Luc Broussy, fondateur du think tank Matières Grises (https://matieres-grises.fr), figure incontournable du secteur médico-social, est intervenu en début de congrès au sujet de son récent rapport coécrit avec Stéphane Pardoux, le directeur de l’ANAP, sur le « Domicile du futur ». Au-delà de son profil très orienté vers les structures, Luc Broussy a proposé une analyse éclairante des évolutions démographiques à venir, qui permet de prendre conscience des différents défis qu’il va falloir relever en termes d’approche domiciliaire. Points clés.
Quel vieillissement ?
Luc Broussy prévient : pour réfléchir correctement aux enjeux de la prise en charge des personnes âgées, de plus en plus nombreuses, il ne suffit pas de dire que la proportion des personnes de plus de 65 ans augmente fortement. Il faut affiner et considérer trois tranches d’âge aux besoins très différents :
- Les 60-75 ans : des seniors actifs et retraités, autonomes, indépendants. Ils ne font pas l’objet de politiques publiques particulières… et n’en ont pas besoin, hormis pour la prévention des premières fragilités.

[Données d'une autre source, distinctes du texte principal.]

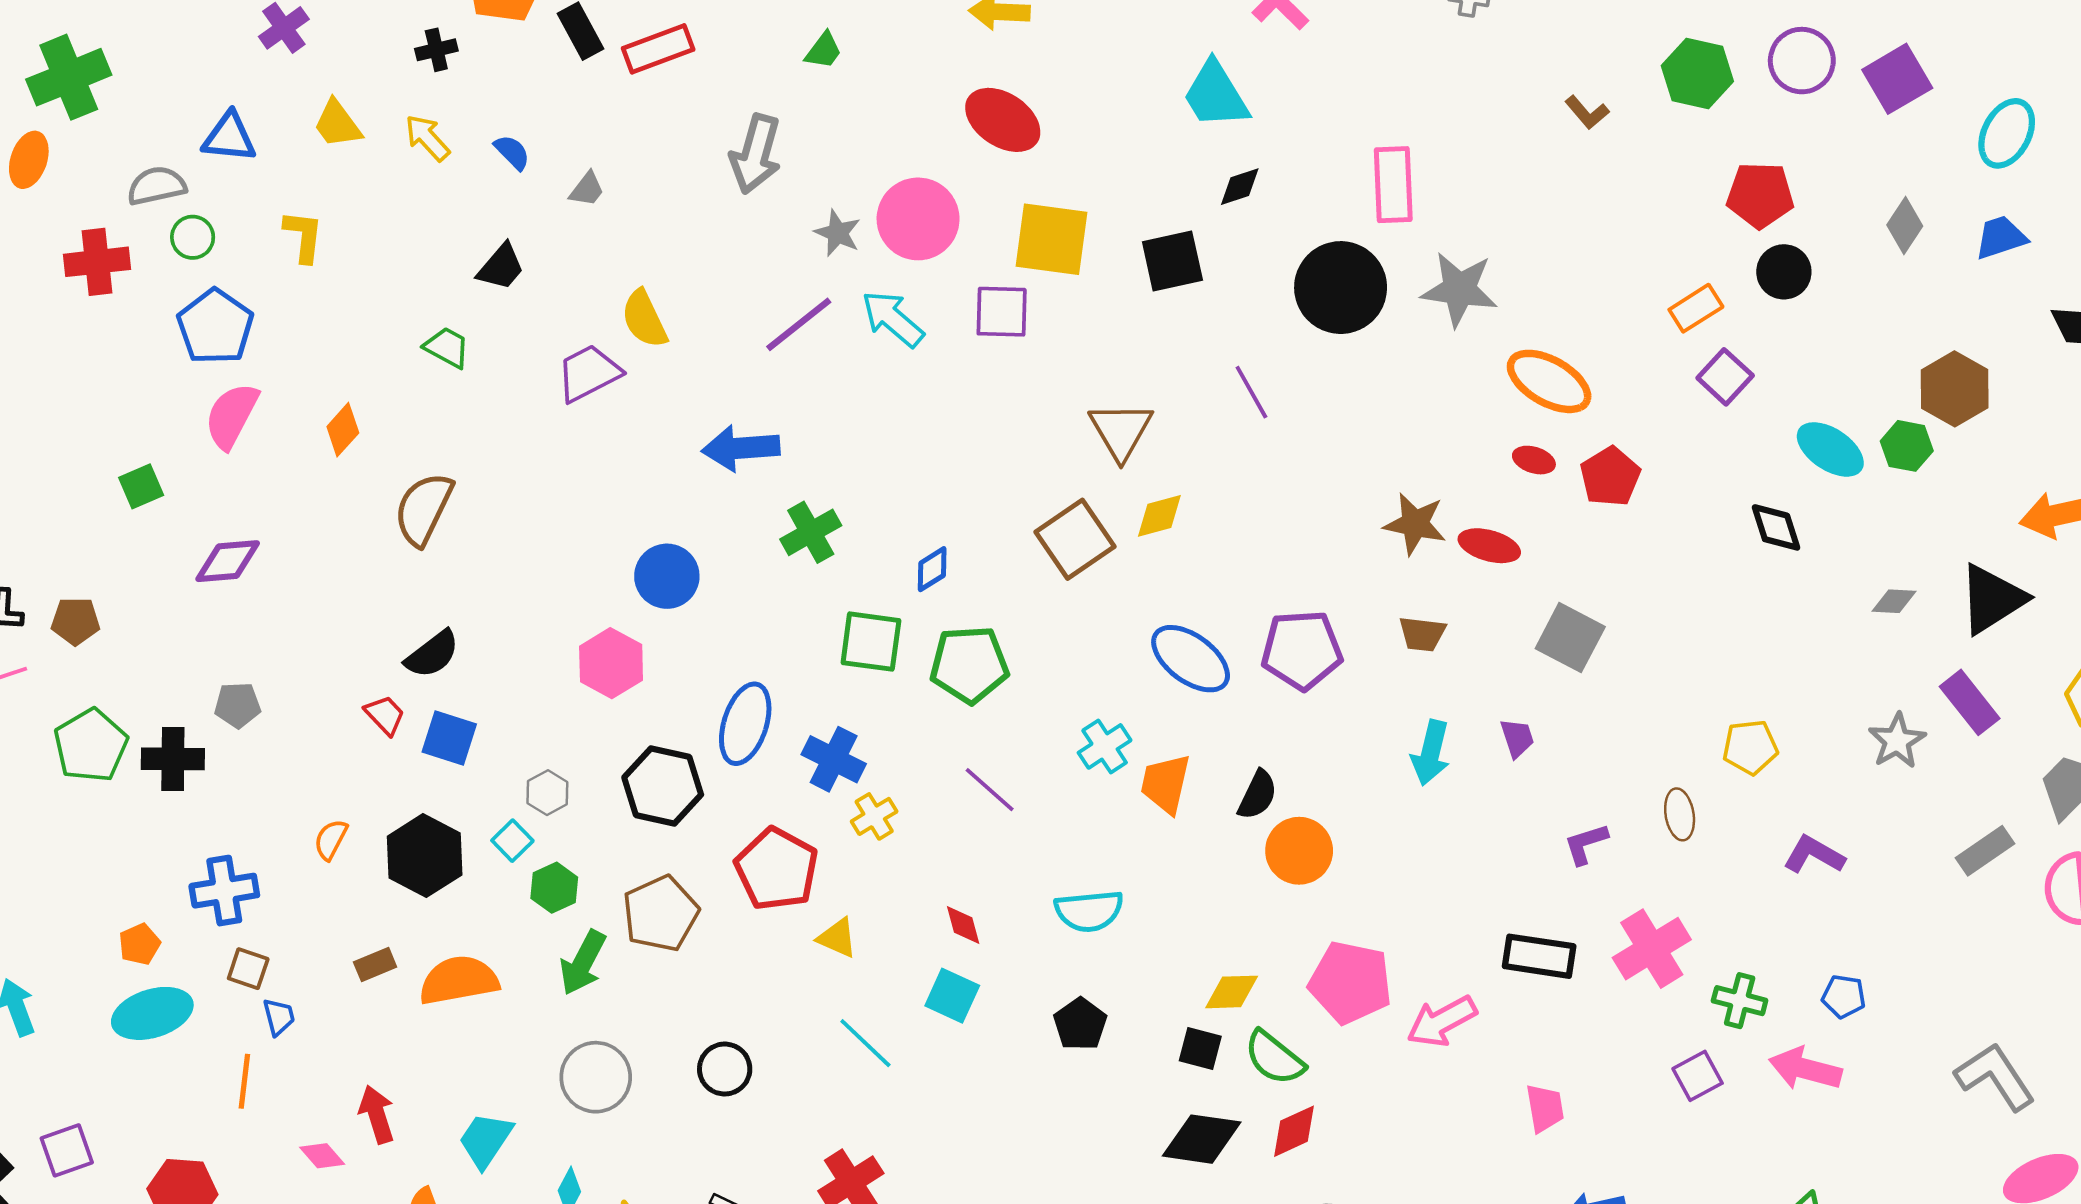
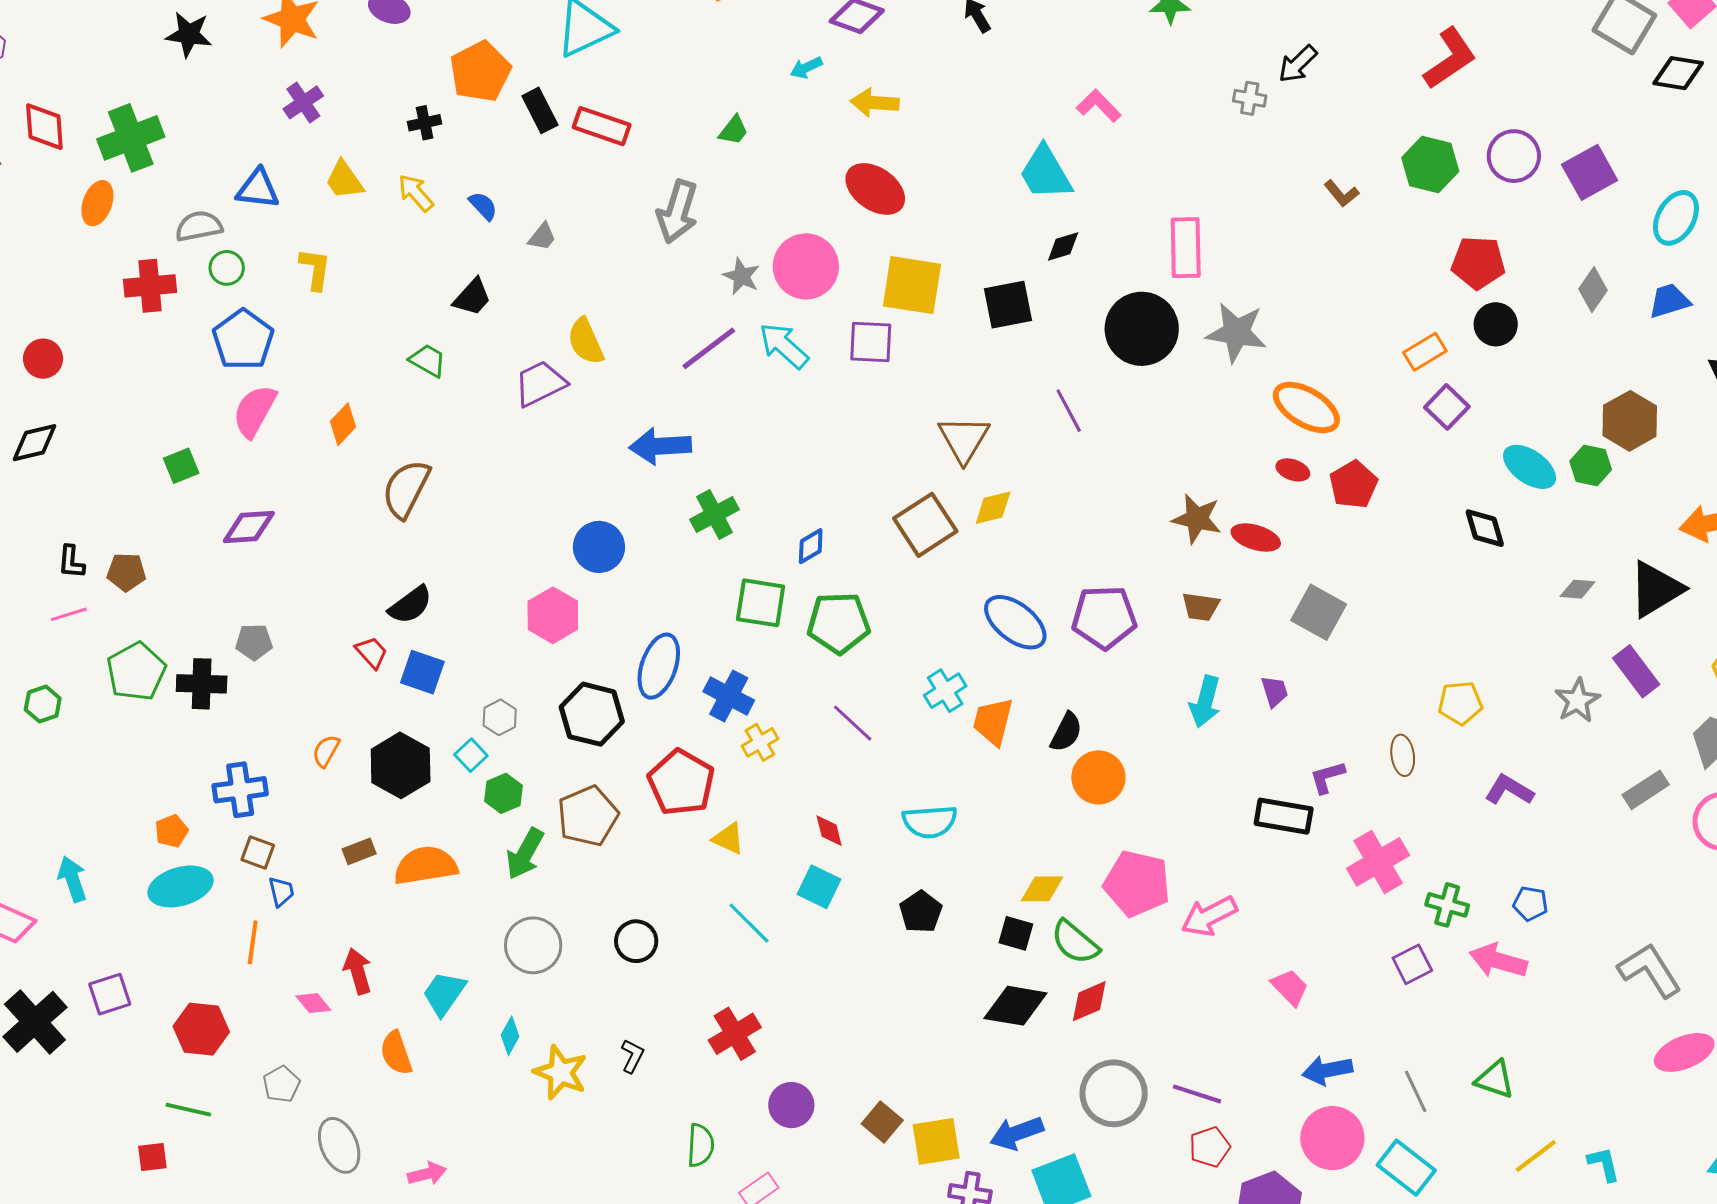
red rectangle: (658, 49) -> (602, 126), turned 38
black rectangle: (1539, 956) -> (1284, 816), moved
pink trapezoid: (1545, 1108) -> (1290, 987), turned -36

- Les 75-84 ans : des personnes âgées qui commencent à connaître quelques fragilités – physiques, psychiques, sociales – mais qui, dans leur immense majorité, vivent à domicile. Elles ne bénéficient pas d’une politique publique assez volontariste. Or, il faut tout faire pour leur permettre de retarder le plus possible l’entrée dans la dépendance. Leur nombre va exploser : de 4 millions en 2020, ils seront 6 millions en 2030.
- Les 85 ans et plus : c’est à partir de cet âge que le recours aux services à domicile et aux EHPAD commence à augmenter. Ils font l’objet de politiques publiques nationales, départementales et locales, certes insuffisantes, mais réelles. Cependant, leur nombre va plutôt stagner entre 2020 et 2030.
Pour Luc Broussy, vous l’aurez compris, il est essentiel de se préoccuper activement des 75-84 ans.
Des personnes âgées bien différentes aujourd’hui et demain
Mais au-delà des chiffres, Luc Broussy attire l’attention sur l’identité de ces personnes qui, entre 2020 et 2030, auront entre 75 et 85 ans : il s’agit de la génération des baby-boomers, qui a « fait » 68, qui a grandi et vieilli dans la culture de la liberté, de la consommation, du féminisme, de l’écologie… Bref, des personnes âgées qui ont des repères et des exigences très différentes des générations précédentes.
Des personnes âgées qui veulent gérer leur vieillesse et qui sont bien décidées à rester chez elles le plus longtemps possible, quitte, pour cela, à changer de domicile. C’est ce qui explique aujourd’hui le boom des résidences-services seniors.
Les défis à relever
Pour Luc Broussy, afin de répondre aux défis du virage domiciliaire qui concernent cette population bien identifiée de personnes âgées de 75-84 ans issues du baby-boom, il faut relever une série de défis dont les solutions doivent former un continuum cohérent.
Et les sujets sont nombreux :
- L’adaptation des logements : c’est le premier et le plus important défi, à aborder de façon préventive. Aujourd’hui, entre 8 000 et 10 000 personnes de plus de 65 ans meurent chaque année d’accidents domestiques, soit plus que sur la route. Cette adaptation doit pouvoir se faire avant la survenue du premier accident et répondre aux besoins à la fois des personnes âgées et des aidants familiaux et professionnels (comme les IDEL, etc.).
- Consolider la prise en charge à domicile, en particulier celle du premier recours, en mettant les IDEL au cœur du dispositif, mais en articulant et coordonnant bien mieux les différents intervenants sanitaires et médico-sociaux. Pour Luc Broussy, il faut que les personnes âgées puissent disposer d’une palette de solutions adaptées à leur situation partout sur le territoire.
- Deux sujets précis à améliorer : l’organisation des interventions de nuit à domicile en cas de besoin et celle des soins palliatifs à domicile.
- La question des aidants : il faut s’y pencher sérieusement pour en faire de véritables atouts dans la prise en charge des personnes âgées à domicile, en harmonie avec les intervenants extérieurs.
- S’appuyer sur l’innovation et l’intelligence artificielle générative : grâce à la commande vocale « intelligente », l’IA est en train d’éliminer le problème de l’interface homme/machine et soutient le rôle des aidants familiaux et professionnels.